| M. Hilger
Homme de fer. Telle est la traduction littérale d’Ironman, cette épreuve d’endurance extrême où les triathlètes enchaînent 3,8 km de natation, 180 km de vélo, puis un marathon de 42 km. Rien que ça. Zack Cooper en fait partie. Cet athlète anglais domicilié à Chardonne depuis de nombreuses années figure parmi les cinquante qualifiés pour les Championnats du monde d’Ironman, le 14 septembre à Nice.
Il doit sa sélection à sa quatrième place décrochée à l’Ironman de Copenhague mi-août, en 7h33. C’est une réelle consécration pour l’athlète de 29 ans qui a fait le pari fou de se lancer en tant que sportif professionnel il y a un peu plus d’un an. «Je ne m’y attendais pas. Ça me confirme que j’ai bien fait de sauter le pas», se réjouit-il.
Diplômé en Relations internationales, Zack Cooper atterrit en Suisse en 2018 pour travailler à l’Union Cycliste Internationale (UCI), un poste qu’il quittera fin 2023 pour se consacrer corps et âme à son sport.
Trouver le juste équilibre
Mais le passage au haut niveau n’a pas été sans mettre son corps à rude épreuve. «Mon sommeil et mon alimentation n’étaient pas optimaux, je me poussais trop et ne récupérais pas assez. Résultat: je me blessais au moins une fois par an», raconte-t-il. Depuis, il a su trouver un meilleur équilibre, notamment grâce à son coach actuel. «La clé, c’est d’être régulier. Être là tous les jours sans se blesser.» Un objectif atteint.
Mais vivre du triathlon reste un autre défi de taille. Malgré quelques soutiens et sponsors, il complète ses revenus par des mandats en communication.

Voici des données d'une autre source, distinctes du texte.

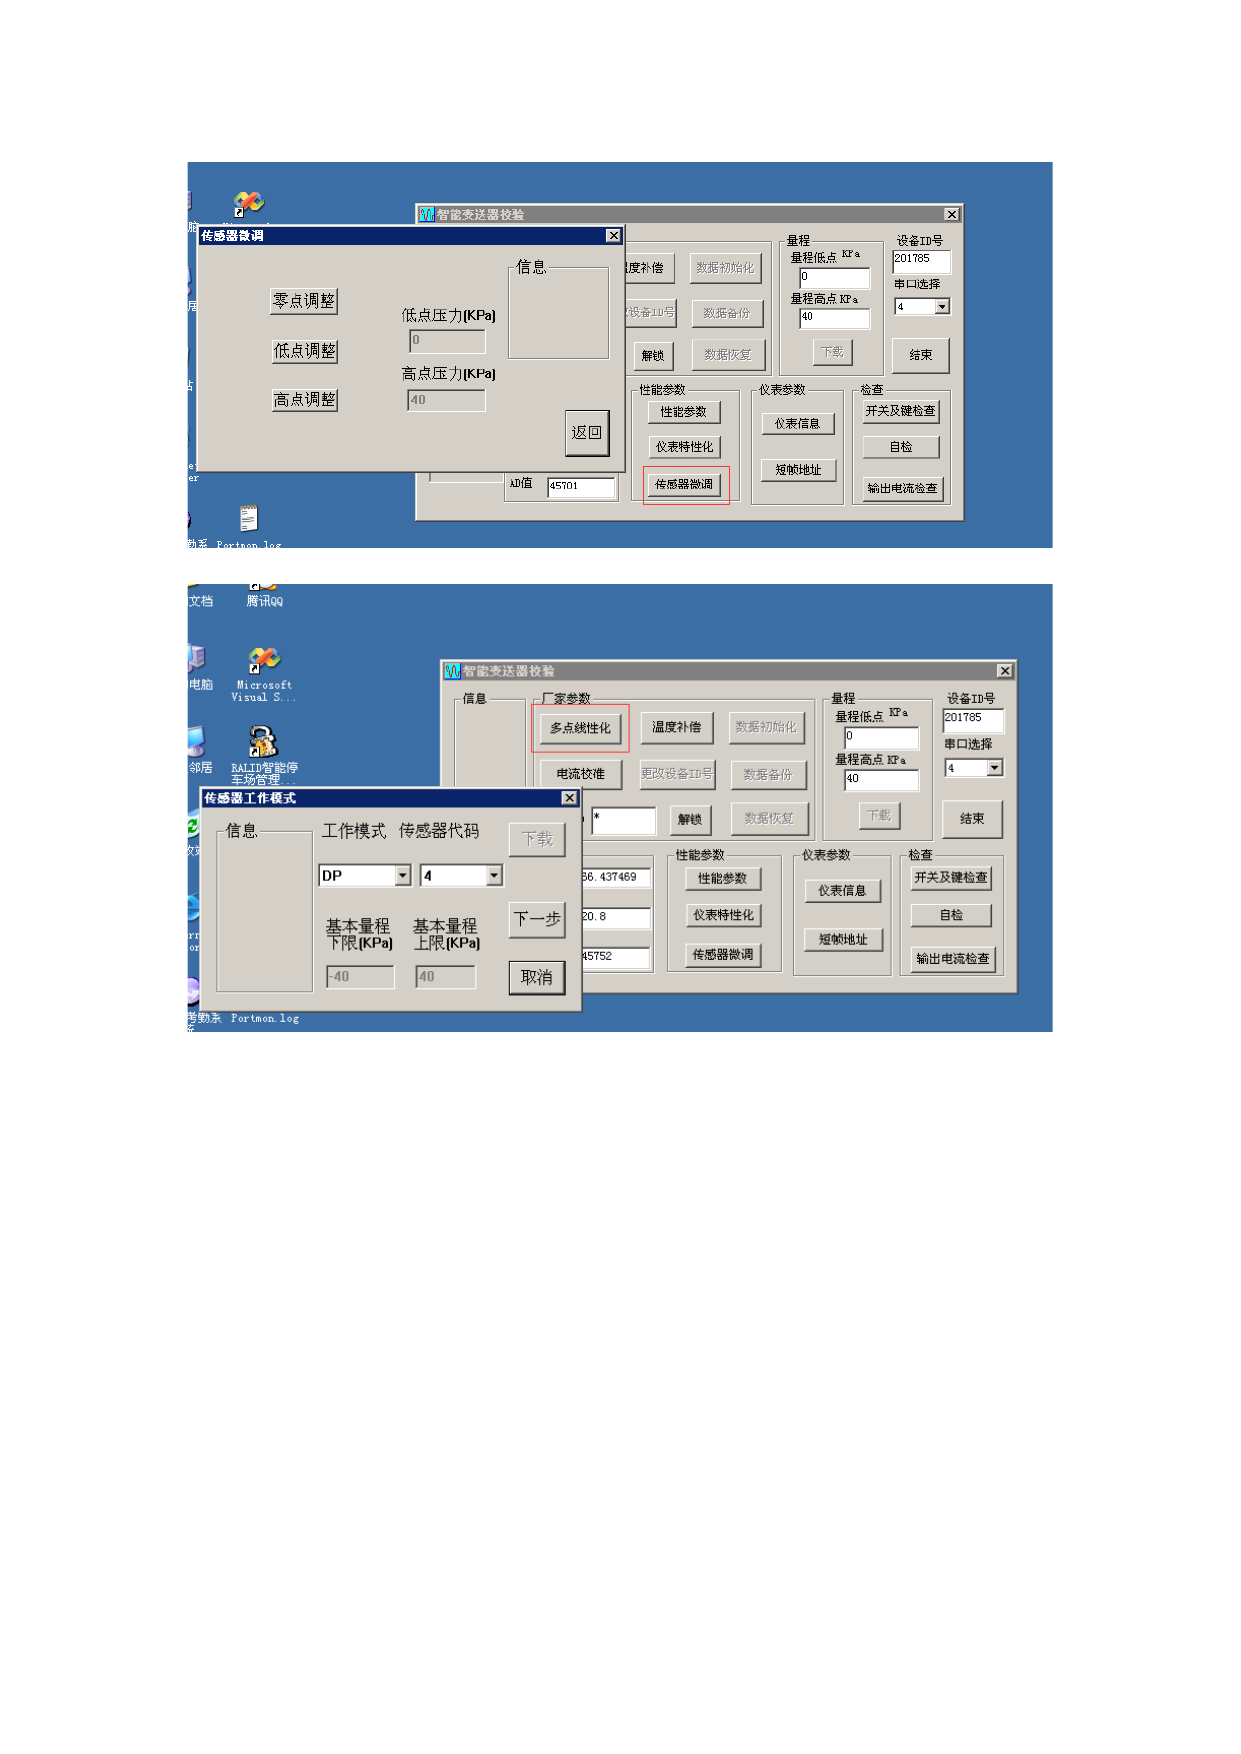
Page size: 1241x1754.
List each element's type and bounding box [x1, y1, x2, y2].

picture [187, 584, 1053, 1032]
picture [187, 162, 1053, 548]
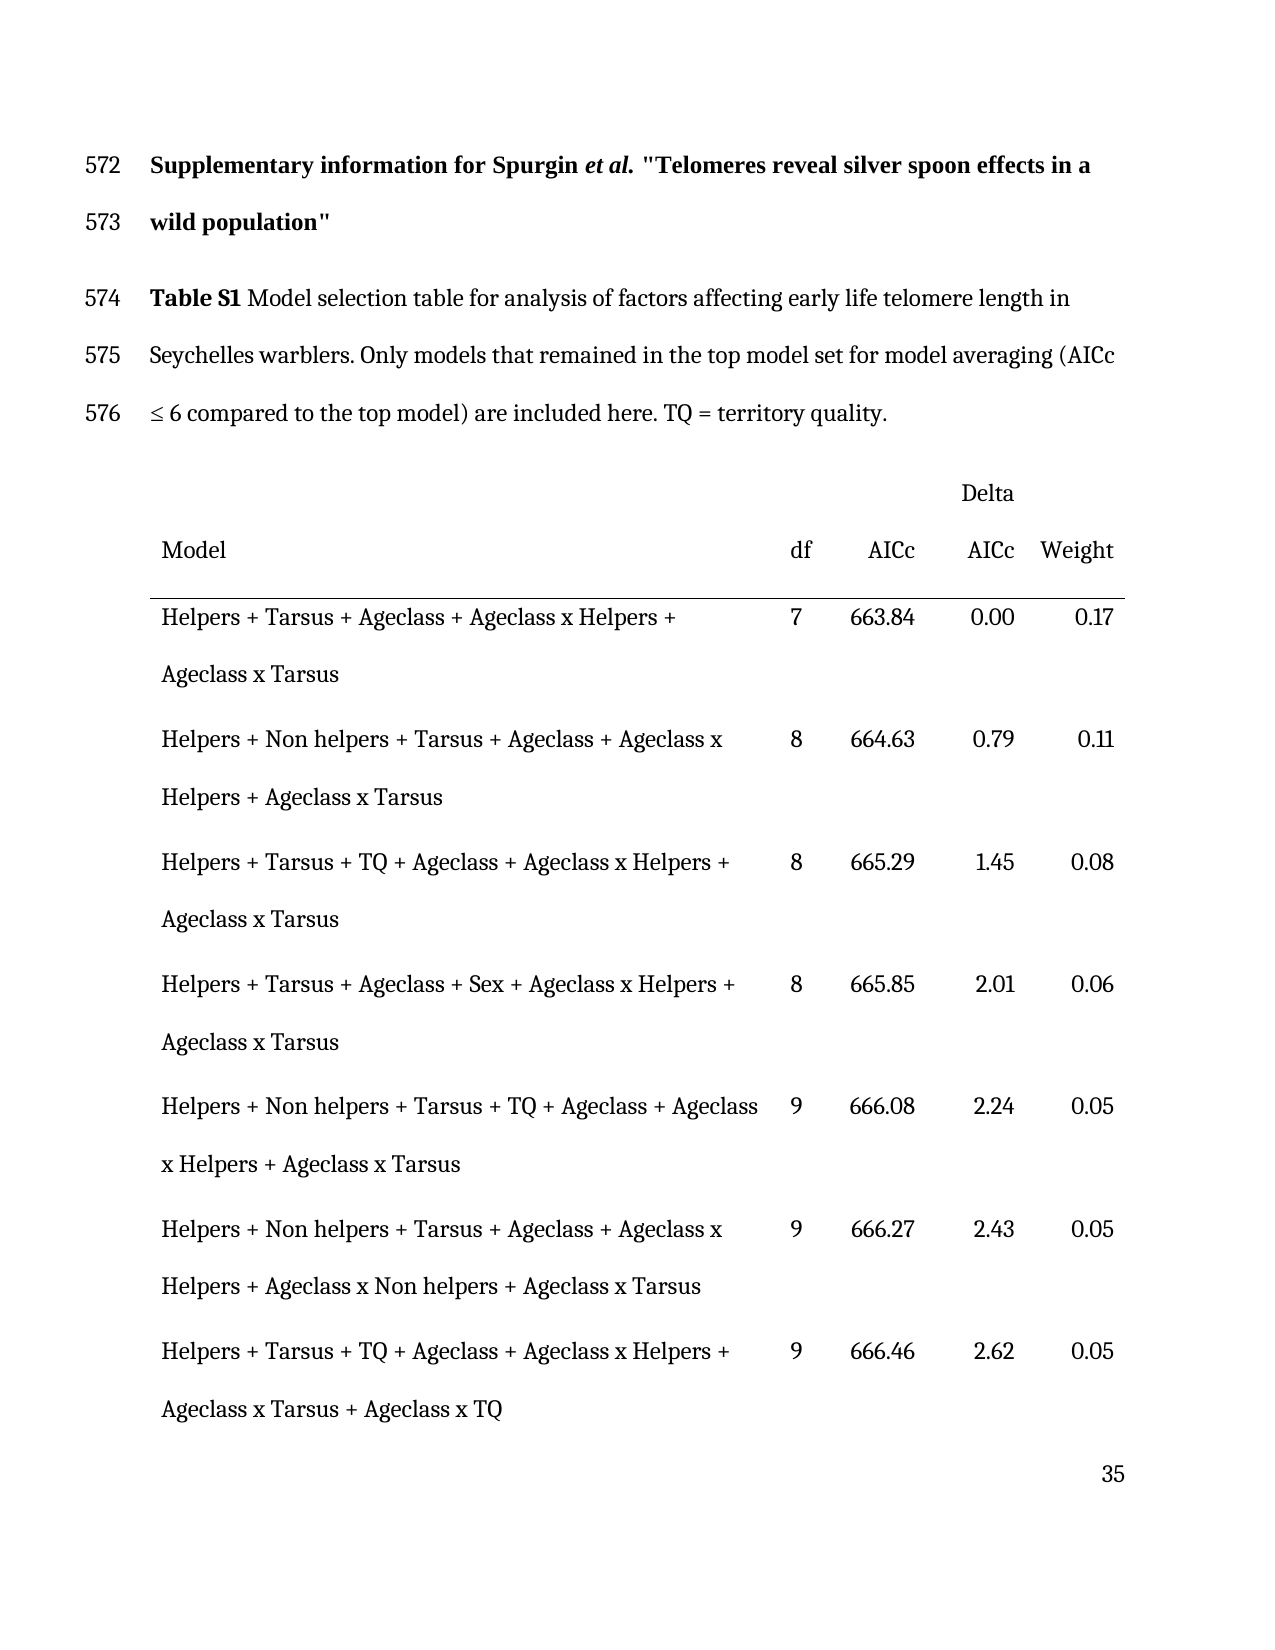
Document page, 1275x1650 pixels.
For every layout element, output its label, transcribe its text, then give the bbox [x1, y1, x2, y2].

table_cell 0.08 [1026, 844, 1125, 966]
table_header Model [150, 475, 779, 597]
table_cell 2.24 [926, 1089, 1026, 1211]
table_cell 8 [779, 966, 829, 1088]
table_cell 9 [779, 1333, 829, 1456]
table_cell 0.11 [1026, 721, 1125, 844]
table_cell 0.06 [1026, 966, 1125, 1088]
table_cell 666.27 [829, 1211, 926, 1333]
table_cell 0.05 [1026, 1089, 1125, 1211]
table_cell 664.63 [829, 721, 926, 844]
table_cell 0.00 [926, 599, 1026, 721]
table_cell 666.08 [829, 1089, 926, 1211]
table_cell 0.05 [1026, 1211, 1125, 1333]
table_cell Helpers + Non helpers + Tarsus + Ageclass + Ageclass x Helpers + Ageclass x Non helpers + Ageclass x Tarsus [150, 1211, 779, 1333]
table_header Weight [1026, 475, 1125, 597]
table_header df [779, 475, 829, 597]
table_header AICc [829, 475, 926, 597]
table_cell 2.62 [926, 1333, 1026, 1456]
table_cell 666.46 [829, 1333, 926, 1456]
table_cell 1.45 [926, 844, 1026, 966]
table_cell Helpers + Tarsus + Ageclass + Sex + Ageclass x Helpers + Ageclass x Tarsus [150, 966, 779, 1088]
table_cell 663.84 [829, 599, 926, 721]
table_cell 8 [779, 844, 829, 966]
text Table S1 Model selection table for analysis of factors affecting early life telomere length in Seychelles warblers. Only models that remained in the top model set for model averaging (AICc 6 compared to the top model) are included here. TQ = territory quality. [150, 284, 1125, 427]
table_cell 7 [779, 599, 829, 721]
table_header Delta AICc [926, 475, 1026, 597]
table_cell Helpers + Tarsus + TQ + Ageclass + Ageclass x Helpers + Ageclass x Tarsus [150, 844, 779, 966]
table_cell 8 [779, 721, 829, 844]
table_cell Helpers + Tarsus + Ageclass + Ageclass x Helpers + Ageclass x Tarsus [150, 599, 779, 721]
table_cell 2.01 [926, 966, 1026, 1088]
table_cell Helpers + Non helpers + Tarsus + TQ + Ageclass + Ageclass x Helpers + Ageclass x Tarsus [150, 1089, 779, 1211]
table_cell 9 [779, 1211, 829, 1333]
table_cell Helpers + Tarsus + TQ + Ageclass + Ageclass x Helpers + Ageclass x Tarsus + Ageclass x TQ [150, 1333, 779, 1456]
table_cell 665.85 [829, 966, 926, 1088]
table_cell Helpers + Non helpers + Tarsus + Ageclass + Ageclass x Helpers + Ageclass x Tarsus [150, 721, 779, 844]
table_cell 0.05 [1026, 1333, 1125, 1456]
table_cell 0.79 [926, 721, 1026, 844]
table_cell 9 [779, 1089, 829, 1211]
table_cell 0.17 [1026, 599, 1125, 721]
table_cell 665.29 [829, 844, 926, 966]
table_cell 2.43 [926, 1211, 1026, 1333]
subtitle Supplementary information for Spurgin et al. "Telomeres reveal silver spoon effects in a wild population" [150, 150, 1125, 236]
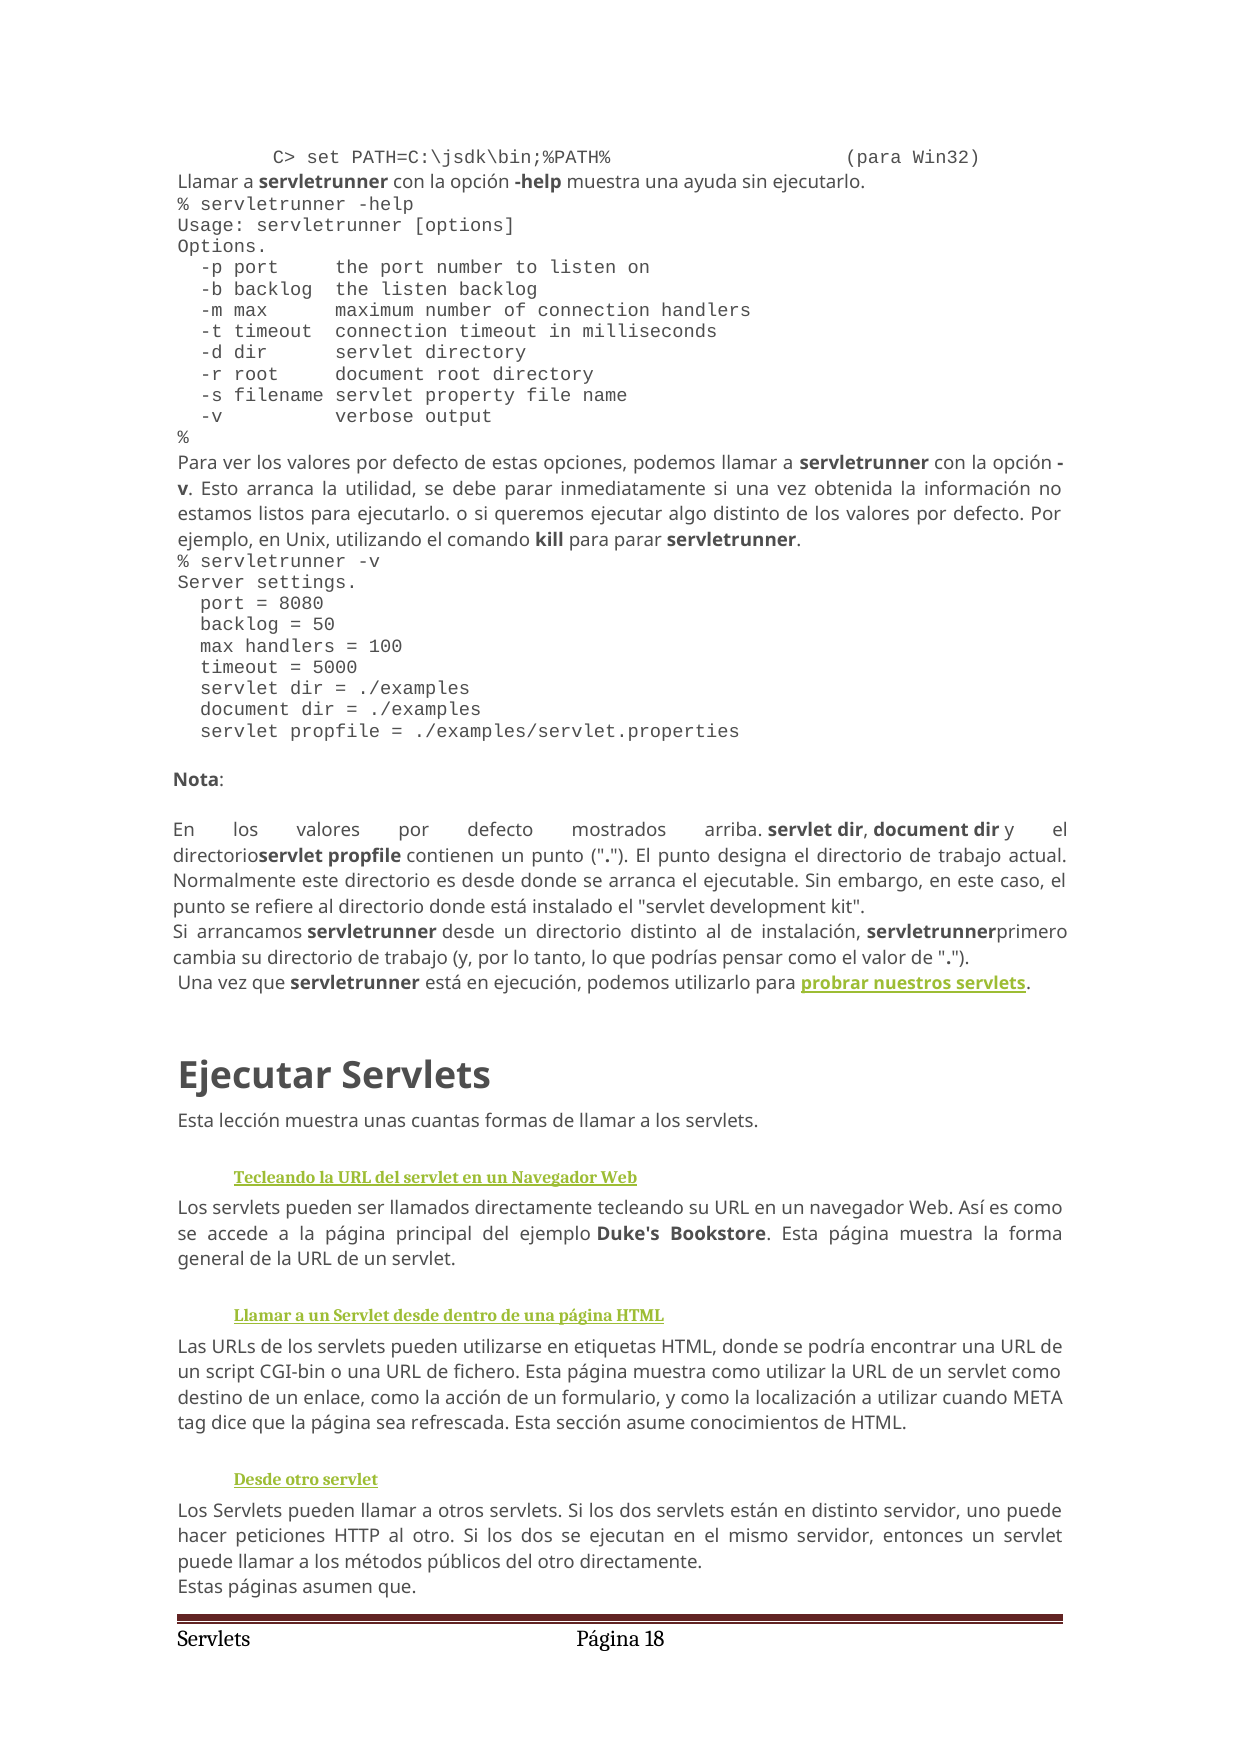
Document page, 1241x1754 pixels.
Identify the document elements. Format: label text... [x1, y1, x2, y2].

Une belle performance à Nice pourrait toutefois rebattre les cartes.
La Riviera et le Chablais comme terrain d’entraînement
En moyenne, ses semaines sont rythmées par 25 heures de sport – 5h de natation, 13h de vélo, 5h de course à pied, 2h de musculation. La Riviera et le Chablais sont ses terrains de jeu favoris. «Ici, les conditions sont idéales pour le triathlon: les montagnes, le lac», se réjouit-il. Il nage dans le Léman ou à la piscine de la Maladaire, court le long des rives jusqu’au Château de Chillon et pédale jusqu’à Martigny en longeant le Rhône, ou gravit des cols, à Leysin ou Villars par exemple.
Depuis deux semaines, Zack Cooper a quitté Chardonne pour le sud de la France où il s’exerce à chaque virage du parcours à vélo, réputé pour sa technicité. Quant à ses ambitions, il garde la tête froide. «C’est dur à dire parce que ce sont mes premiers Mondiaux. Si tout s’aligne le jour J, je peux être dans le top 10.»